Your faithful beta tester, Ignacius :)

ogobrecht commented 5 years ago

Hi Ignacius,

I have tested to add the background color to the pattern - it works. Good idea!

I need some more time to polish the things and try alternative ways... You will hear from me...

Best regards Ottmar

Ignacius68 commented 5 years ago

Brilliant!! You're a god! :)

I look forward to it.

Best, Ig

ogobrecht commented 5 years ago

Hi Ignacius,

please have a look at branch v3.1 - there you can find the latest plugin. I wait for your response before I publish the final new version. Hope, you find no new issues ;-)

Best regards Ottmar

Ignacius68 commented 5 years ago

Hi Ottmar!

I have been testing, and I can find no bugs. My apologies for the delay, I've also been looking into adding short labels to the links, which I have written as a separate issue.

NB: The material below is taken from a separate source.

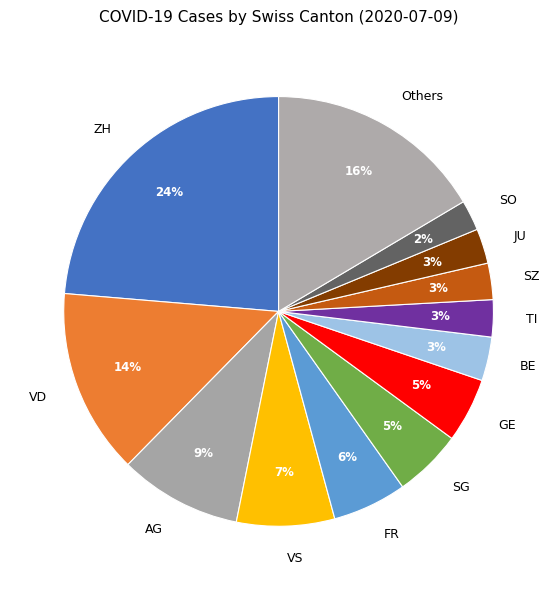

How many segments does this pie chart have?

13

In the near future, I'll be posting a short clip of what you've helped me accomplish. :)

Ignacius68 commented 5 years ago

Hi again,

I think I have stumbled on an issue. The zoom and center on force end is frequently not operating on hidden graphs. It took me a while to notice, and then to eliminate whether I was unintentionally interrupting the centering.

I don't think anything I've done is causing that, and it does center sometimes, but not always. I'm uncertain why it would be intermittent.

ogobrecht commented 5 years ago

Hi Ignacius,

sorry for my late answer. I need some time to have a look at your mentioned issue with the centering of the graph. Also for the link labels - let me see, what I can do for you.

I am really interested to see what you are doing with my plugin :-)

You will hear from me the next days.